Solheim to Participate in the Opening Ceremonies of Buddhist Temples
[TamilNet, Monday, 23 January 2006, 11:28 GMT]
Norwegian Minister of International Development Mr. Erik Solheim will attend the Opening Ceremony, on 26 January, of two Buddhist temples damaged by the tsunami. The temples have been reconstructed with funding from the Norwegian Ministry of Foreign Affairs, according to a press release issued by the Royal Norwegian Embassy in Colombo, Monday.
Full text of the press release follows:
-The tsunami took a terrible toll on Sri Lanka and the lives of its people. Its human cost cannot be quantified in physical terms alone. Religious institutions in Sri Lanka have played an important role in providing shelter and support from the very first moments after the tsunami. They have served as pillars in the reconstruction of the country, and they have offered solace and comfort to those in grief. I hope and trust that these temples, reconstructed with the assistance of the Norwegian Ministry of Foreign Affairs, will continue their invaluable contribution to rebuilding Sri Lankan society, Mr Solheim said.
The two temples will be officially reopened on 26 January. The first ceremony will take place at 10 am at Dharmadveepa Yogashramaya, Kalawilawatta, Aluthgama. The second ceremony is scheduled for 2 pm at Sri Sumanaramaya, Venamulla, Kuleegoda, Ambalangoda.
As part of Norway’s continued support to the people who suffered grave losses during the tsunami, the Norwegian Ministry of Foreign Affairs is currently providing support for the reconstruction of an additional 30 Buddhist temples in southern Sri Lanka and 35 religious buildings in the east, including Buddhist Temples, Hindu Kovils, Mosques and Churches.
Norway has a deep and long-standing committment to the peace and reconcilliation process in Sri Lanka. This committment goes hand in hand with Norway’s development cooperation programme with Sri Lanka, which was initiated already in the 1970s. When the tsunami hit the shores of the country on 26 December 2004 the Norwegian Ministry of Foreign Affairs therefore reacted quickly to the disaster, allocating around USD 10 million for immediate humanitarian relief operations through a number of national and international organisations. An additional USD 10 million was allocated to various UN agencies in response to their Flash Appeals to assist the victims of the disaster.
Norway also earmarked USD 20 million for the P-TOMS. The Norwegian funds will now be channeled to the affected populations of the tsunami through other mechanisms.
An additional USD 20 million was allocated to the medium-term rehabilitation work within the sectors of education, livelyhoods and fishery. Also these funds have been channelled through various national and international organisations and UN agencies.

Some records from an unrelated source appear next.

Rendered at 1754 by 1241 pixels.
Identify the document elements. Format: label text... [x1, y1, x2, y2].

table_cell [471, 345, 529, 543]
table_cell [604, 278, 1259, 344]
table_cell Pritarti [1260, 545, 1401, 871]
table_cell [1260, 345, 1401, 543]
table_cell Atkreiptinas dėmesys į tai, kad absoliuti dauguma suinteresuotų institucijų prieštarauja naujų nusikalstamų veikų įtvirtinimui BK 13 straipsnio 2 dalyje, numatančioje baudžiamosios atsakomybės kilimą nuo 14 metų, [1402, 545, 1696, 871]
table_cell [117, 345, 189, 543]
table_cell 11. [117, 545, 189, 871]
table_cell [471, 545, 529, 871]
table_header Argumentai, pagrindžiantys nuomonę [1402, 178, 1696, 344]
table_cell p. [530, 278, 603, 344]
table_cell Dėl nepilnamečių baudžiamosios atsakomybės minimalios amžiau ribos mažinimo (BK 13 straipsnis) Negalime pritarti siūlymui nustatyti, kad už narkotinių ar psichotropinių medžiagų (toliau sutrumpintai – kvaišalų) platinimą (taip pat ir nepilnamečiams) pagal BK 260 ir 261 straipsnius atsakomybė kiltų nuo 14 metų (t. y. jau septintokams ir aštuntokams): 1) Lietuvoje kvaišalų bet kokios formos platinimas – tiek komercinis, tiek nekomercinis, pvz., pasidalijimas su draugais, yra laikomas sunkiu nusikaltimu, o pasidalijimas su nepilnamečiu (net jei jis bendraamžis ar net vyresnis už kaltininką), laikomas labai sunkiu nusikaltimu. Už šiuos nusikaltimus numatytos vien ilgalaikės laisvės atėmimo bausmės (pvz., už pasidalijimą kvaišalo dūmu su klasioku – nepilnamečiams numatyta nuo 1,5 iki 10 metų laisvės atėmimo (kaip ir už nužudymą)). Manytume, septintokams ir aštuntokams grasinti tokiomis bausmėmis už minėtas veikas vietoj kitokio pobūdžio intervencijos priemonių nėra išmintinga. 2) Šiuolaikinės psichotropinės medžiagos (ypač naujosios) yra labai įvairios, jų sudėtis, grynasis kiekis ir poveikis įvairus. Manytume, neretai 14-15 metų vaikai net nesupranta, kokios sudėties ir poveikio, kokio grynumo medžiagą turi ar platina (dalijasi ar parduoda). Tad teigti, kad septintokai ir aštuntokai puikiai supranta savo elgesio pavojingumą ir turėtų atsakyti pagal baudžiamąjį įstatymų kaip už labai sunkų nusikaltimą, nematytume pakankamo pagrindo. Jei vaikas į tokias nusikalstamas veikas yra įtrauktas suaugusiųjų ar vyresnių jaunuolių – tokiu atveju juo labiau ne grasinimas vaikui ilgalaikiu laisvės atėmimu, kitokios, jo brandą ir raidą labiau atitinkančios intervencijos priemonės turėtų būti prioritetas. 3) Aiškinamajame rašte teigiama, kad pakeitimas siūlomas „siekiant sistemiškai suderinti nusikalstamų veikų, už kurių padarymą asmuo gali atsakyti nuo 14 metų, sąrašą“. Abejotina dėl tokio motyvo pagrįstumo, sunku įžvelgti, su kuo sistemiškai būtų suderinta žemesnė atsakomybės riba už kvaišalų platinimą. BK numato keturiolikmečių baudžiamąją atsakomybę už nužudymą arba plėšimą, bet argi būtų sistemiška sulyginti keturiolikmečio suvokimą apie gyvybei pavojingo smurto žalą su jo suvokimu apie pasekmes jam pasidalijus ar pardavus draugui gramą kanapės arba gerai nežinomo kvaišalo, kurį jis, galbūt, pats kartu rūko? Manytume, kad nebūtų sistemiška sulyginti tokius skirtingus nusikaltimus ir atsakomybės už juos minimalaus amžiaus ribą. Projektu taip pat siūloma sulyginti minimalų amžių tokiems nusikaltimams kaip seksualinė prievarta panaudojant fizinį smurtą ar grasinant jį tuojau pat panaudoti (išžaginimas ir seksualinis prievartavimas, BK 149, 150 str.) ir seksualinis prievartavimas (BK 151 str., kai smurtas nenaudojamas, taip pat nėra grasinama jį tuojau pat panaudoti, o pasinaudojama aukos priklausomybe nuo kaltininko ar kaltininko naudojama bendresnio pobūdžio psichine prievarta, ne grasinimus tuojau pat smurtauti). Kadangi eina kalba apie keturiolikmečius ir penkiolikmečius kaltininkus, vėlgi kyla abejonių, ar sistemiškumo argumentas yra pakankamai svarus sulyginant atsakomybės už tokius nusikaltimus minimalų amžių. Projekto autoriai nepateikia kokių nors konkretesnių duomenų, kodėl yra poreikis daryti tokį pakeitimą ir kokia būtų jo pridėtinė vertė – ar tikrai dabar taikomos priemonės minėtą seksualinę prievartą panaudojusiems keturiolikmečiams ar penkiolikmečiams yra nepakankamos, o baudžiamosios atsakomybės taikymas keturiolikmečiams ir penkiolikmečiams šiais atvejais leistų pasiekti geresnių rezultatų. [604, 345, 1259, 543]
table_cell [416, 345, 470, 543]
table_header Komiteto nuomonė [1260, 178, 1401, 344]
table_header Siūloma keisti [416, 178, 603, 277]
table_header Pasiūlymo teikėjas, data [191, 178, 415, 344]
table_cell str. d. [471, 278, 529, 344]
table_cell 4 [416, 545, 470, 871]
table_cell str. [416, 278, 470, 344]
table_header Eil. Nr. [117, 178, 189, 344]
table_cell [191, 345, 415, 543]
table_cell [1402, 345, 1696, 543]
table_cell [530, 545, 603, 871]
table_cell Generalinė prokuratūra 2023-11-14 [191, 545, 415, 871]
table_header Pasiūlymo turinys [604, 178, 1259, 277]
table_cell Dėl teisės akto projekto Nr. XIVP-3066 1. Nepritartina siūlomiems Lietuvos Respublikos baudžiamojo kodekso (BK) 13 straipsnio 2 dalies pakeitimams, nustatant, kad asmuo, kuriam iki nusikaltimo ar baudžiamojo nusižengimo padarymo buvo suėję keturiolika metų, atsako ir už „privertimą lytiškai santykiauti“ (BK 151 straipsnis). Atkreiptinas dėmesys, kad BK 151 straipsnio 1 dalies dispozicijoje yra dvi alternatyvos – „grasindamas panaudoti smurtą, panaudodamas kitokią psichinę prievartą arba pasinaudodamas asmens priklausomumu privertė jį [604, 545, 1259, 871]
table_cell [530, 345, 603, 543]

Norway committed over USD 60 million to the relief and rehabilitation efforts in Sri Lanka in 2005. This is more than a third of Norway’s total contribution of USD 150 million to the countries in the region affected by the tsunami. These funds come in addition to funds collected privatly by Norwegian humanitarian organisations working in Sri Lanka, which were also substantial.
There will be a short press conference from 3.00 to 3.30 pm immediately after the second ceremony in Ambalangoda on Thursday 26 January.